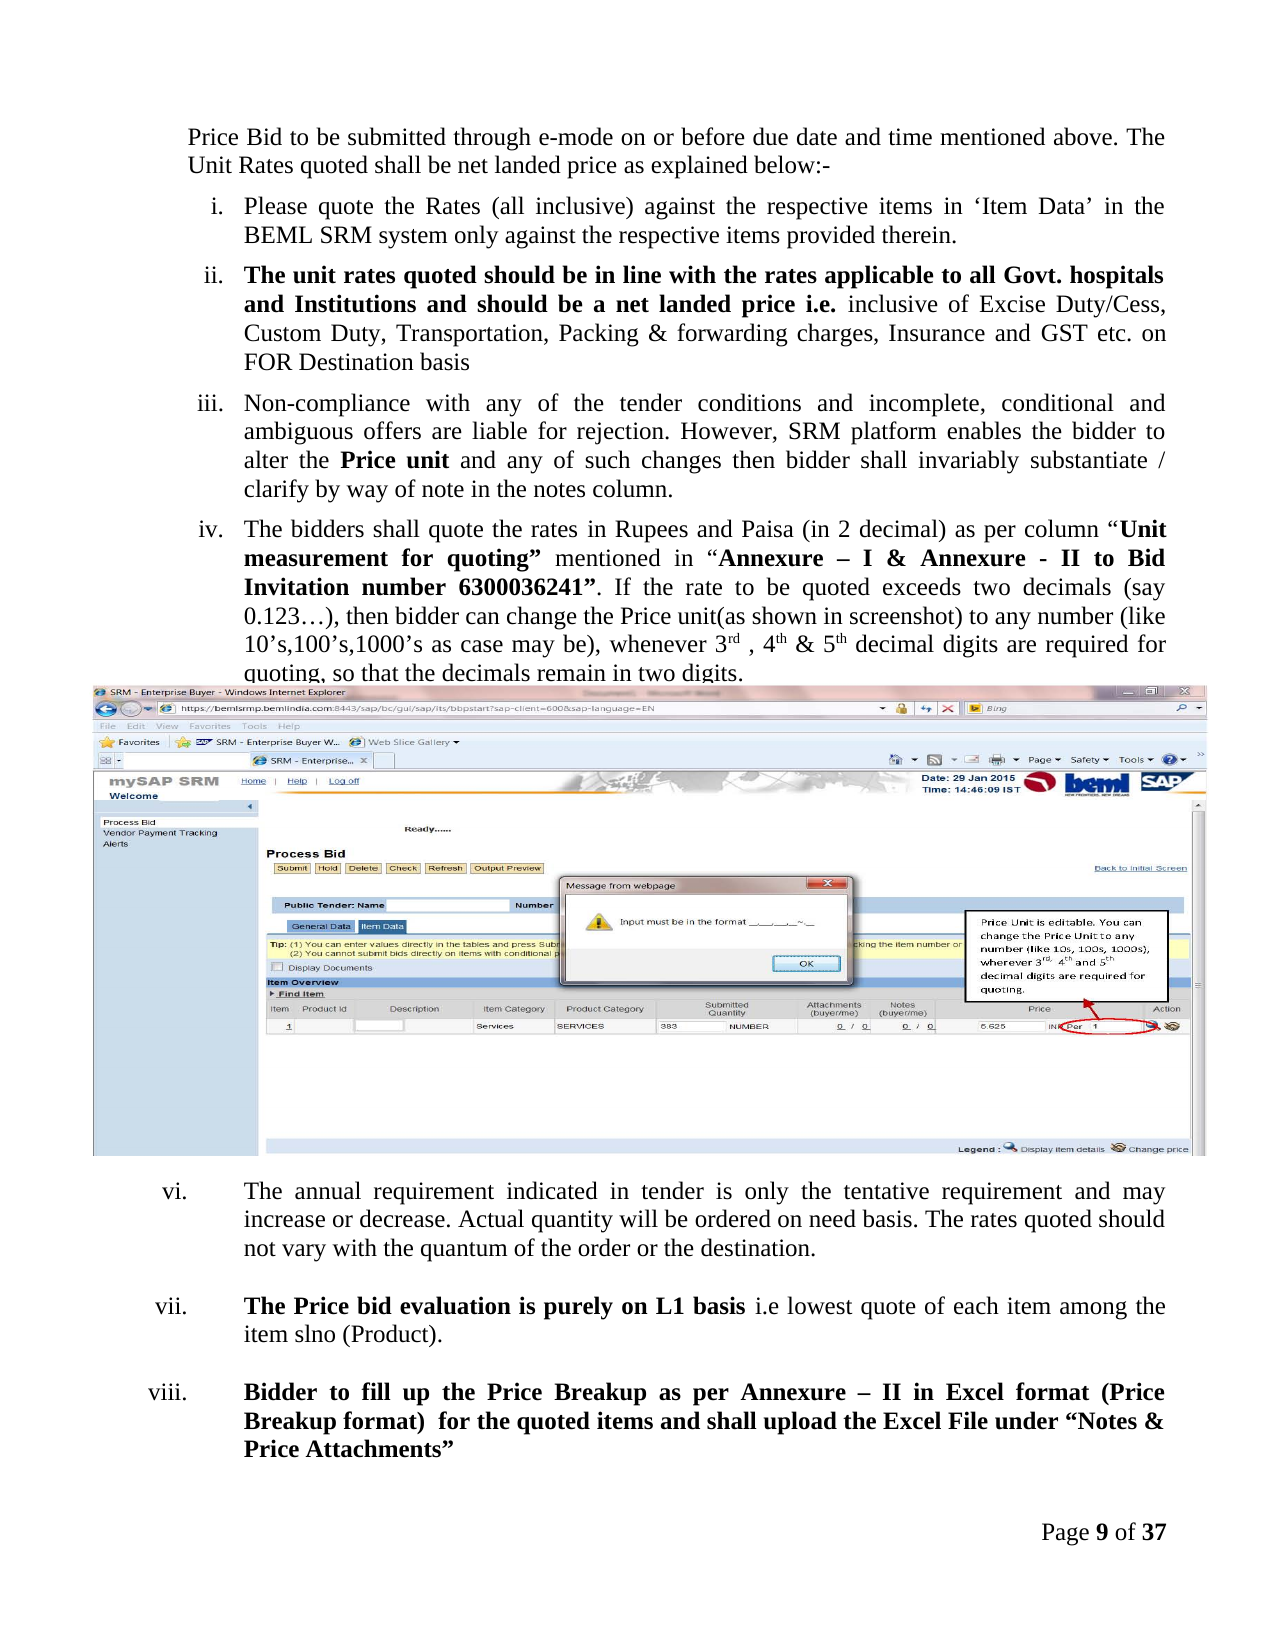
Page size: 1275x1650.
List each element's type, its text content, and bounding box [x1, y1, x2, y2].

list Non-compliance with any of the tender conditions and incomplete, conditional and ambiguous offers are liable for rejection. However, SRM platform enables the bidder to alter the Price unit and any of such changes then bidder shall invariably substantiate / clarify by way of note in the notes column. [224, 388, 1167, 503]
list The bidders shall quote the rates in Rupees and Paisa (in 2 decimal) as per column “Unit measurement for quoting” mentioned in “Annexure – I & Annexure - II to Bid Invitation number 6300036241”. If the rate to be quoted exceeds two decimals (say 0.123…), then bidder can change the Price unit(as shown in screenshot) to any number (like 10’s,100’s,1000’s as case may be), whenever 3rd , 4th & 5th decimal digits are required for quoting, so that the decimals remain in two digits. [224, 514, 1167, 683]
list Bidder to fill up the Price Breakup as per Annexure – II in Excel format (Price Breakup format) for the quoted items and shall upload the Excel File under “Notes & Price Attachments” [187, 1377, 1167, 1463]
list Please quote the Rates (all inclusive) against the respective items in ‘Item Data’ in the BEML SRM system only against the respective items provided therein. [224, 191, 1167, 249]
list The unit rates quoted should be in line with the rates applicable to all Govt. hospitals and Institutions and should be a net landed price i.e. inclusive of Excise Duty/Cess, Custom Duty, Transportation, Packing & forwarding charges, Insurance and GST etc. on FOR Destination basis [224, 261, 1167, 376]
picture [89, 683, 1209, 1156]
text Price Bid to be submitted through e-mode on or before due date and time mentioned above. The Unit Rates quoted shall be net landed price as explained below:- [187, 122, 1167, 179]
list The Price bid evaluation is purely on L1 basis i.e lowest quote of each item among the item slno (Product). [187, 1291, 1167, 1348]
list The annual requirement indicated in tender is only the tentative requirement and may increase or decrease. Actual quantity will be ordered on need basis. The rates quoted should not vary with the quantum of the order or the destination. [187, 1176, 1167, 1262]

_____

### What is required
In the data, how many lines hold the word "basis"? State that number alone.

### Solution for this task
3